Se habló sobre la urna electrónica que es un dispositivo que hace el cálculo de las votaciones desde las diferentes perspectivas considerando el voto de representación que suman los partidos políticos en coalición, utilizando al mismo candidato. El siguiente artículo fue sobre la votación a distancia, la implementada para el voto en el extranjero, la cual requiere de la presencialidad de la ciudadanía para hacerse con el derecho de votar.
Ahora se plantea la posibilidad de votar sin tener que asistir a una casilla, esa que puede darse como si se tratara de una transferencia electrónica a través de una aplicación y no requiere de la vista al banco ni al cajero. Por supuesto es necesario el proceso de identificación y de eventuales autenticaciones -anglicismo horrible, pero preciso-.

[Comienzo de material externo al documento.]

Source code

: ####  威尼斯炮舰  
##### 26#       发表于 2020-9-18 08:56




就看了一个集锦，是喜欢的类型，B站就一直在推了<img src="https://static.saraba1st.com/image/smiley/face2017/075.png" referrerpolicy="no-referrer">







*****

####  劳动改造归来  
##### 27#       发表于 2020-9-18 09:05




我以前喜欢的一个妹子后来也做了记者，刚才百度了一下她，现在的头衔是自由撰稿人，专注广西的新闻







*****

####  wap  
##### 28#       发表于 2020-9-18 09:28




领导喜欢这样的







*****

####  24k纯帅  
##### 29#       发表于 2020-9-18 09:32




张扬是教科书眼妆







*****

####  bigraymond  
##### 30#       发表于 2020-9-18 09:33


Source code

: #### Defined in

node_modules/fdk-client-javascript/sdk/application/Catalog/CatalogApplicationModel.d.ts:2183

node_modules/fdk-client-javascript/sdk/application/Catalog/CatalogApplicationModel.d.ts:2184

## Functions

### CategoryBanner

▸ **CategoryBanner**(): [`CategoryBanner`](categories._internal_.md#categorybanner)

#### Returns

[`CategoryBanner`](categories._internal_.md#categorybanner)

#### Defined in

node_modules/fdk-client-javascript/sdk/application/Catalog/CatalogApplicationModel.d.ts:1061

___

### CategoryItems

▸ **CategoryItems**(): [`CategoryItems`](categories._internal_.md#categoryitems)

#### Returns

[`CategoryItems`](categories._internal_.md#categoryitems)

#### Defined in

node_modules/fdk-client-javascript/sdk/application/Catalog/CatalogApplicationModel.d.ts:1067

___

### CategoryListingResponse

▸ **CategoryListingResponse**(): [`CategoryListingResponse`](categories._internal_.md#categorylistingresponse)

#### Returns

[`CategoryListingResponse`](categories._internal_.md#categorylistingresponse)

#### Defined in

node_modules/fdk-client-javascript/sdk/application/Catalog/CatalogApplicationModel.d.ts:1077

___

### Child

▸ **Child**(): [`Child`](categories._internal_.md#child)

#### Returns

Esta forma de votación sería la más cómoda para la ciudadanía. Lo que hasta ahora se propuesto en México no reduce los traslados ni la talacha de los trámites a la persona que decide votar. Hasta hoy, las TICs se han utilizado para cumplir con la ley, con los procedimientos establecidos y para agilizar el trabajo que realizan las instituciones. Esto no tiene nada de malo, es en rigor la legalidad, pero falta a las instituciones públicas empatizar con la ciudadanía y generar condiciones que también faciliten los procesos a la ciudadanía.
Si a través de una aplicación se pueden hacer transferencias bancarias con saldos importantes, si se puede pedir un taxi o una comida de manera segura, ¿por qué no se puede votar de esta manera? De esta manera se garantizan condiciones para que las personas con acceso a Internet y a dispositivos digitales voten aun cuando se encuentren lejos de su casilla (residencia en el extranjero, viajes, hospitalizaciones o condiciones de movilidad reducida, por ejemplo).
Es cierto que no todo puede ser en línea y a distancia, la brecha digital es grave ya sea por la falta de conectividad, por el desconocimiento de las tecnologías o la desconfianza hacia estas. Aun así, es una opción potencialmente atractiva a ese segmento poblacional urbano, joven con marcada tendencia al abstencionismo.
Otra consideración es la ponderación del costo de las boletas físicas para emitir el voto, a estas alturas deben estar costando alrededor de $25 pesos cada una. No es imposible crear un registro de votación en donde la ciudadanía pueda elegir oportunamente de qué forma puede/quiere votar. Además del ahorro en boletas, el número de casillas se reduciría y se resolvería también el cálculo complejo del cómputo de votos.
Sí, es completamente diferente y sí requiere de creatividad, más que nada vocación de servicio, empatía con la ciudadanía y voluntad política… a ver si algo de esto aparece en las discusiones sobre la futura reforma electoral.